At a sparsely attended meeting in the Hawkins-Carlson Room the afternoon of Nov. 1, audience members addressed that and other concerns to President Joel Seligman, University Dean Paul Burgett, and Dean of the College Richard Feldman.
“I strongly encourage us to work together and find a space our students will be able to call their home again,” OMSA Academic Programming Coordinator Claudia De Leon said.
OMSA currently shares an office with the Center for Education Abroad in Dewey 2-161.
De Leon, the first to speak once the floor opened, said that OMSA has repeatedly been pushed aside.
While the Education Abroad office had been given an opportunity to move into a nicer space, she said, the decision to move had been made for OMSA.
She added that students did not request additional meeting spaces for OMSA, as stated on page nine of the report. Rather, those students had demanded a separate office space.
“We as students do not have adequate space to receive the proper resources, support, and open environment that we need,” she read from the report’s appendices.
When discussing her own experience with the disadvantages of a shared space, she cited an incident when a colleague asked a student about their involvement in a protest and whether they had been arrested.
Her colleague’s good intentions were lost, she said, when it came to OMSA’s students and how they enter safe spaces.

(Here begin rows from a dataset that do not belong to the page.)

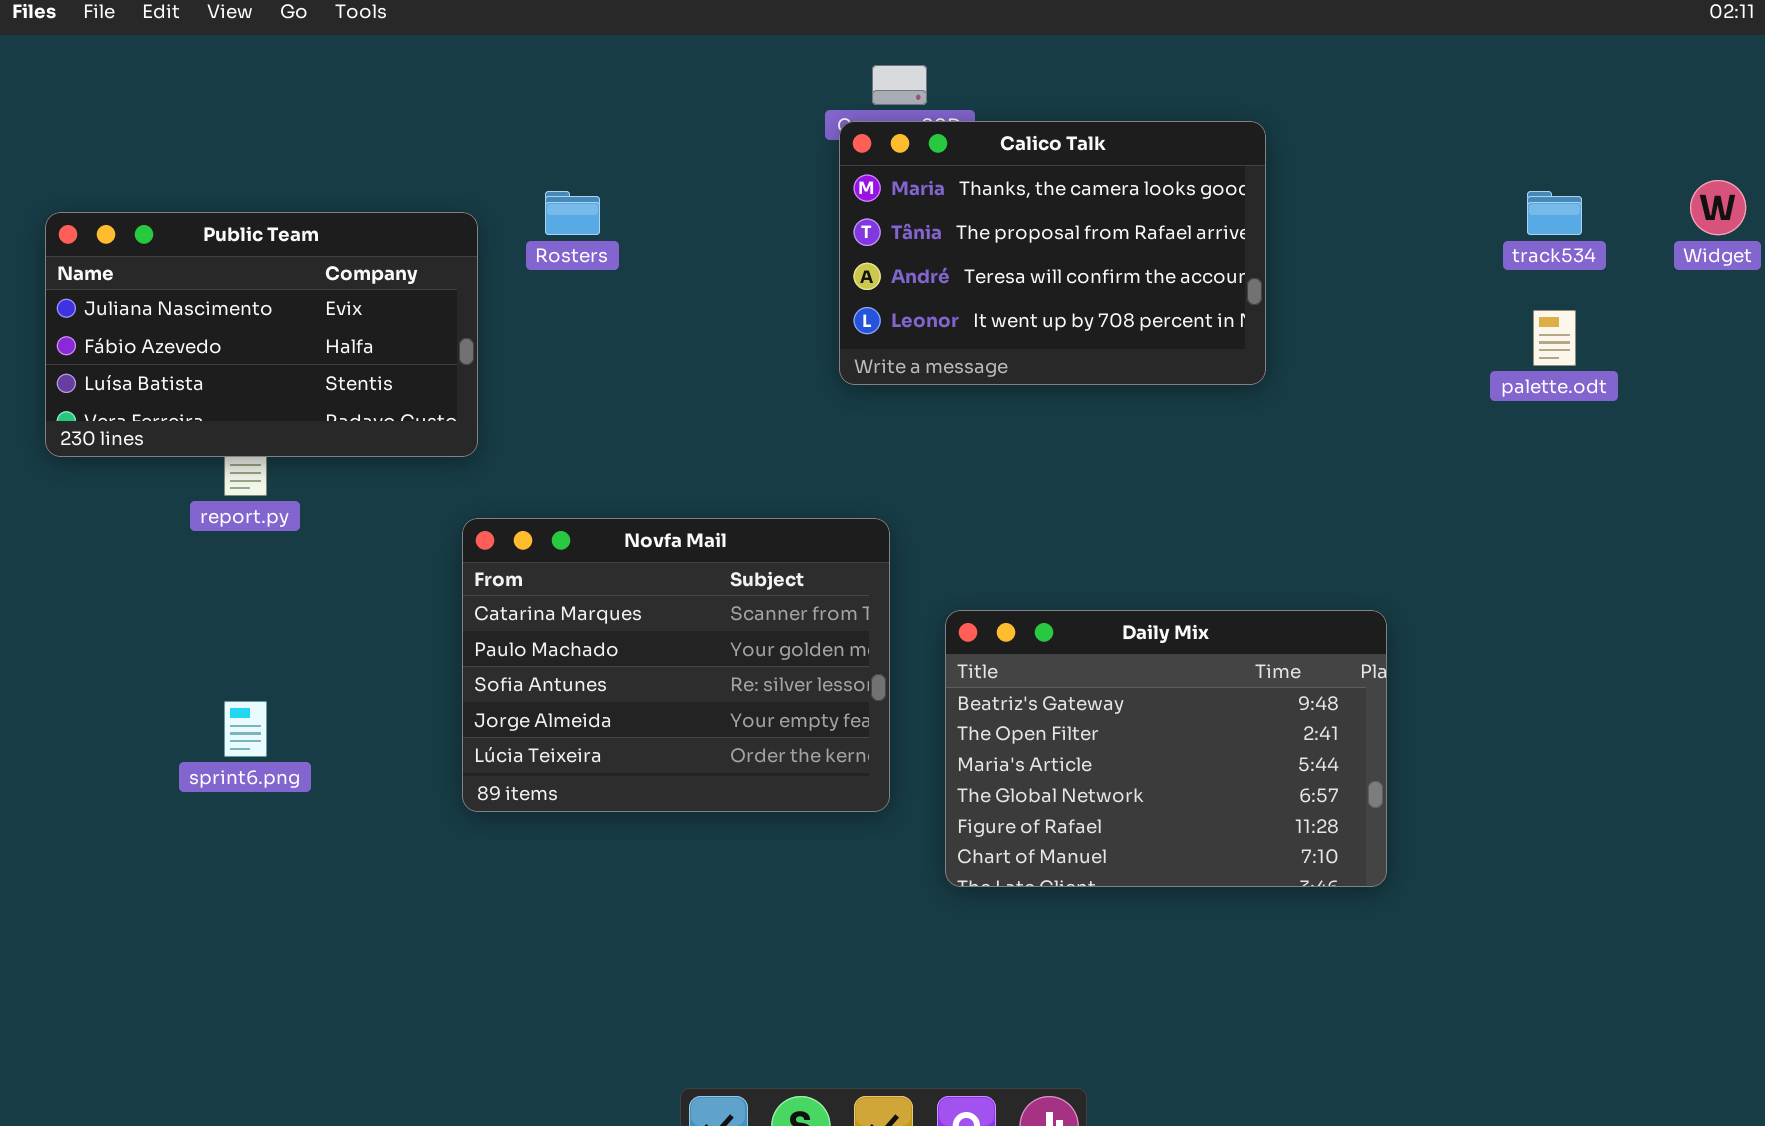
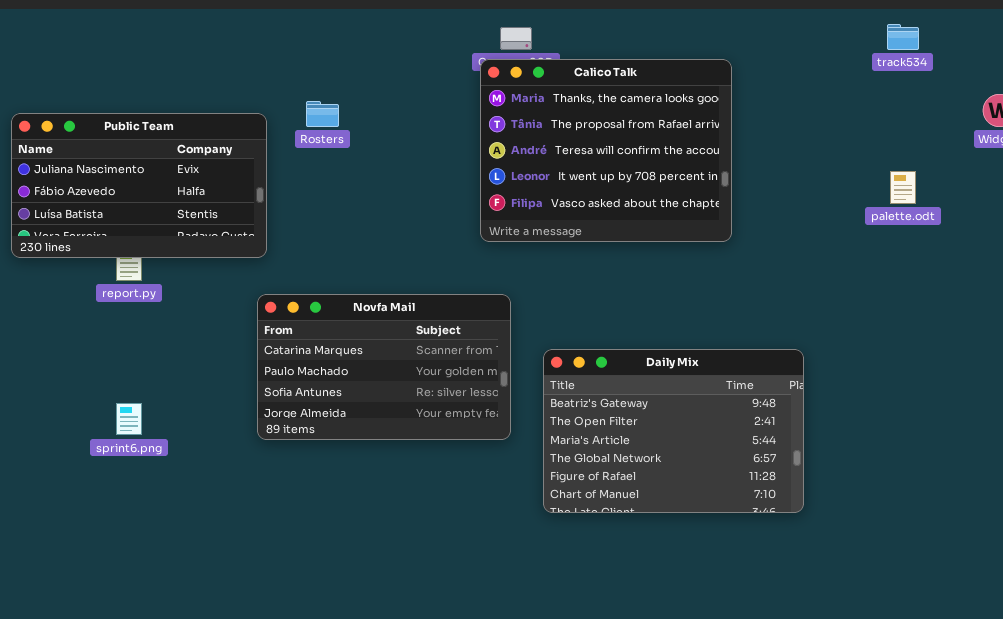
Calico Talk: [839,121,1266,385] -> [480,59,732,242], resized
track534: [1527,191,1582,235] -> [887,24,919,50], moved
Novfa Mail: [462,518,890,812] -> [257,294,511,440], resized

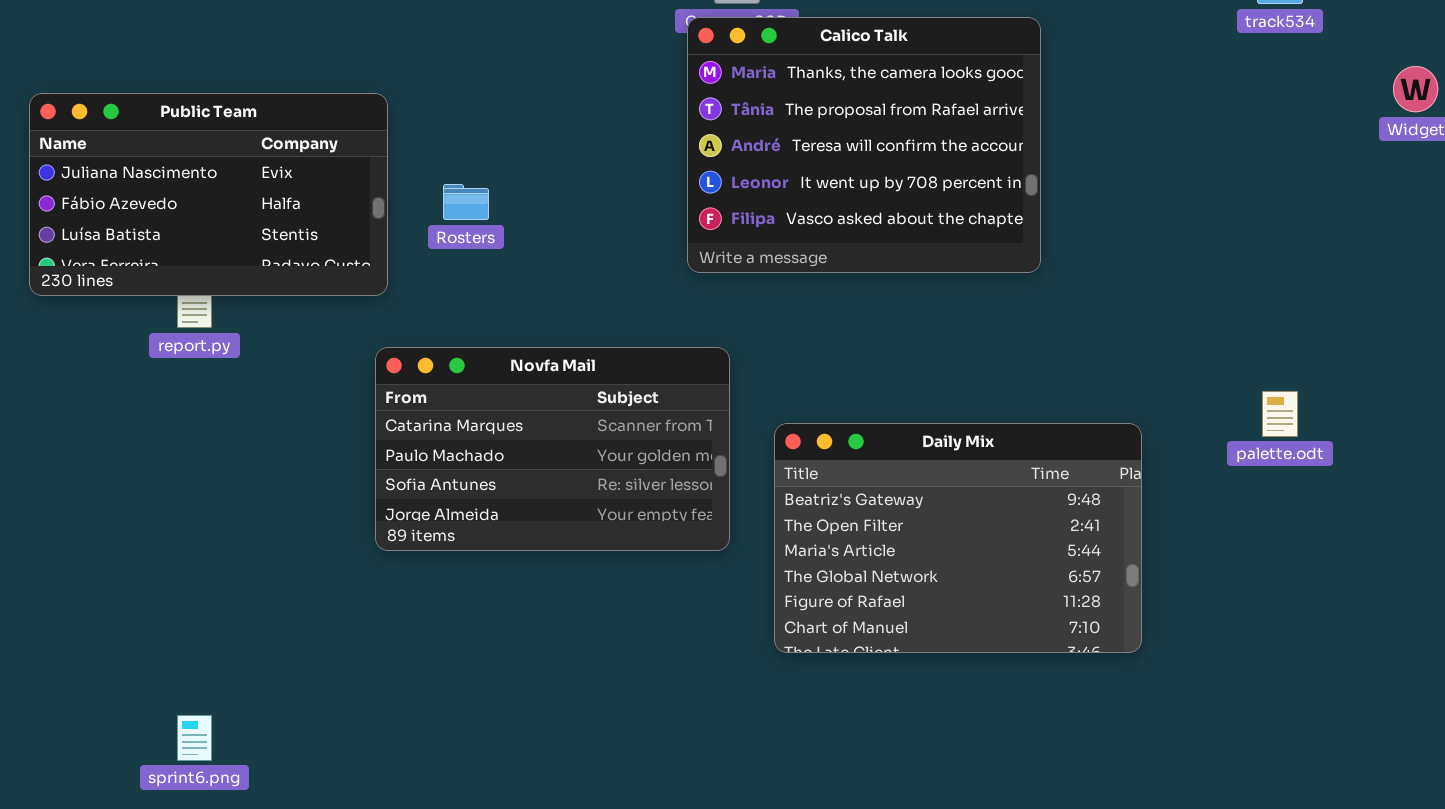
Rosters: [306,101,339,127] -> [443,184,489,220], moved
palette.odt: [890,171,916,204] -> [1262,391,1298,437], moved
sprint6.png: [116,403,142,435] -> [177,715,212,761], moved

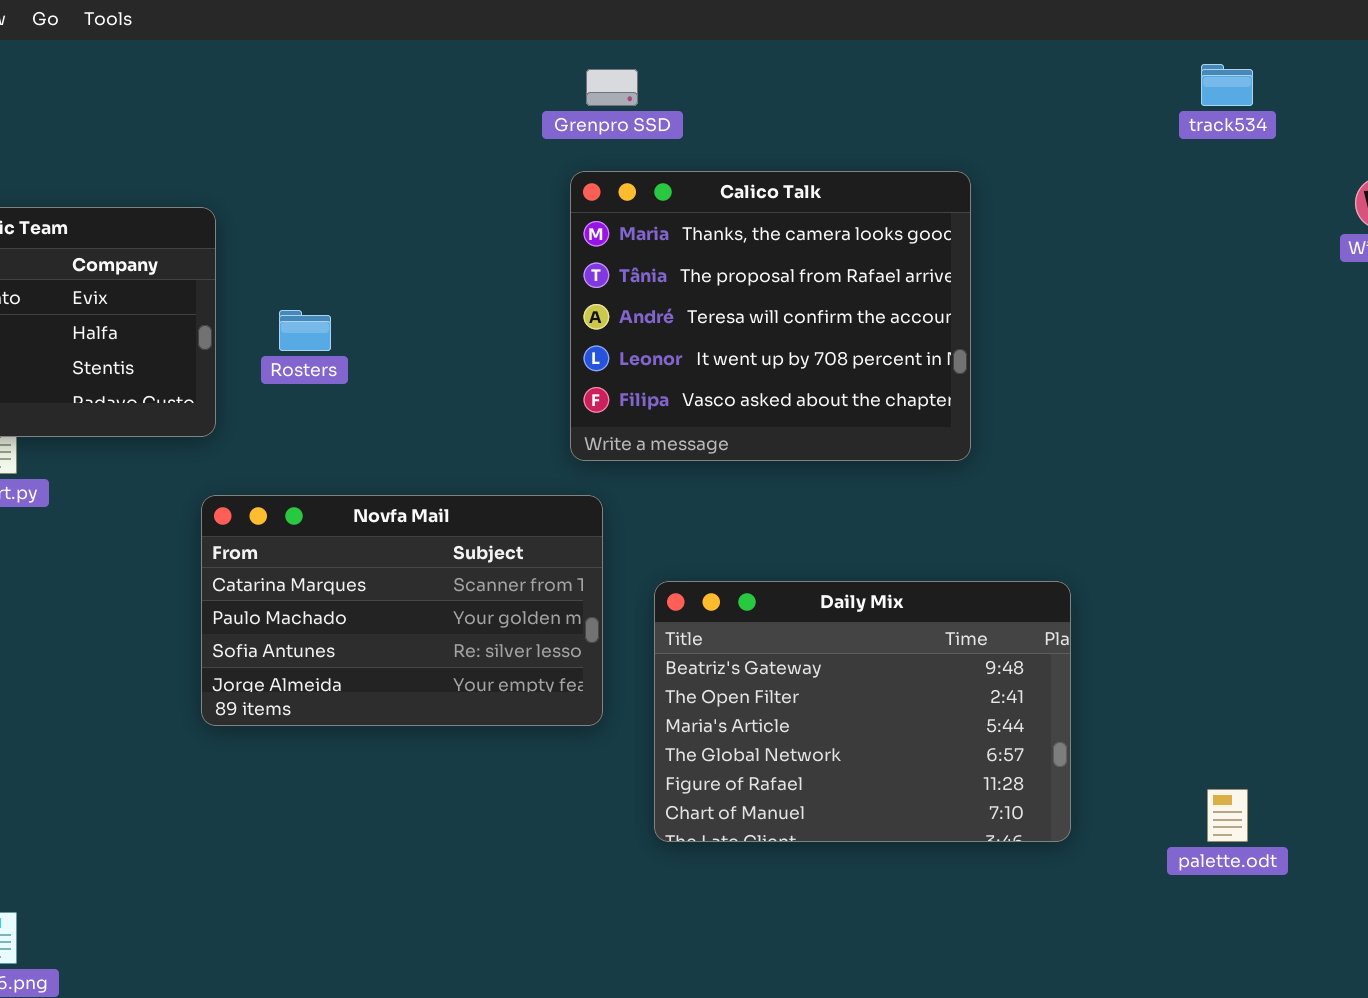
Calico Talk: [687,17,1041,273] -> [570,171,971,461], moved
palette.odt: [1262,391,1298,437] -> [1207,789,1248,842], moved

Others wondered about the overlaps and distinctions between the David T. Kearns Center, the Paul J. Burgett Intercultural Center (ICC), and OMSA.
Black Students’ Union president and junior Caryl English noted that the Kearns Center serves first-generation college students—a subset of minority students, English said—and has its own space.
She was unsure about who the ICC was meant to serve and felt that it may not have needed its newly-granted space in the Frederick Douglass Building.
“We have two computers, we have one printer,” she said of OMSA. “It’s like we’re fighting for resources all the time.”
Like De Leon, she felt that OMSA, despite its long-standing status, was constantly getting pushed to the back burner.
Students also expressed more general concerns about support.
Junior Daniel Southwell said that some students, such as those who grew up in poverty, may avoid services they need because they don’t trust them. More outreach, he said, might be required.
Later, Junior Aleem Griffiths said he wanted to see tangible change and support for students, especially those struggling to pay their tuition, to the detriment of their academic performance.
He felt that allocating more resources, such as computers, to OMSA could help show that the University was taking student voices into account.
Resources, Feldman said, were a separate problem from space. He said he would speak with OMSA Director Norman Burnett about what they could do.
Earlier, in response to De Leon, Feldman said that a study of spaces in certain UR buildings was being undertaken with the hope of identifying ways to free up space.
He added that he, Burnett, and Director of Education Abroad Tynelle Stewart aim to come up with a plan within the academic year.
He did not want to create false hope, though, saying that space moves are extremely challenging.
Seligman promised that he would look seriously at the space considerations for OMSA.
“Unto itself, OMSA deserves respect,” he said.
Editor’s note: This article first appeared in print on Nov. 7, 2016 (Volume 143, Issue 22).